## To do:
Identify every line in the records below that contains the word "right", and copy each of those lines.

## Working data:

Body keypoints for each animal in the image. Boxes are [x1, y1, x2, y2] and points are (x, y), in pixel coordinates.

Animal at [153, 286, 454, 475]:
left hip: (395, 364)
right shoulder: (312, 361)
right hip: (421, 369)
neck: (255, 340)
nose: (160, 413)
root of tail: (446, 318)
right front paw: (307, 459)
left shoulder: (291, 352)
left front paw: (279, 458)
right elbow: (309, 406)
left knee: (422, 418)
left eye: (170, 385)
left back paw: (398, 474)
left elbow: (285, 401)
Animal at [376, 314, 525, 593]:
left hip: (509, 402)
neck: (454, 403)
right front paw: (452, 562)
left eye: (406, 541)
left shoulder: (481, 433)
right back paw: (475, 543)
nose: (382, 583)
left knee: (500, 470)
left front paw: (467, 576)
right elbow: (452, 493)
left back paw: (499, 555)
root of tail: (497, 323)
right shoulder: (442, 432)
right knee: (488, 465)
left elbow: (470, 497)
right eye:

## Exercise solution:
right shoulder: (312, 361)
right hip: (421, 369)
right front paw: (307, 459)
right elbow: (309, 406)
right front paw: (452, 562)
right back paw: (475, 543)
right elbow: (452, 493)
right shoulder: (442, 432)
right knee: (488, 465)
right eye:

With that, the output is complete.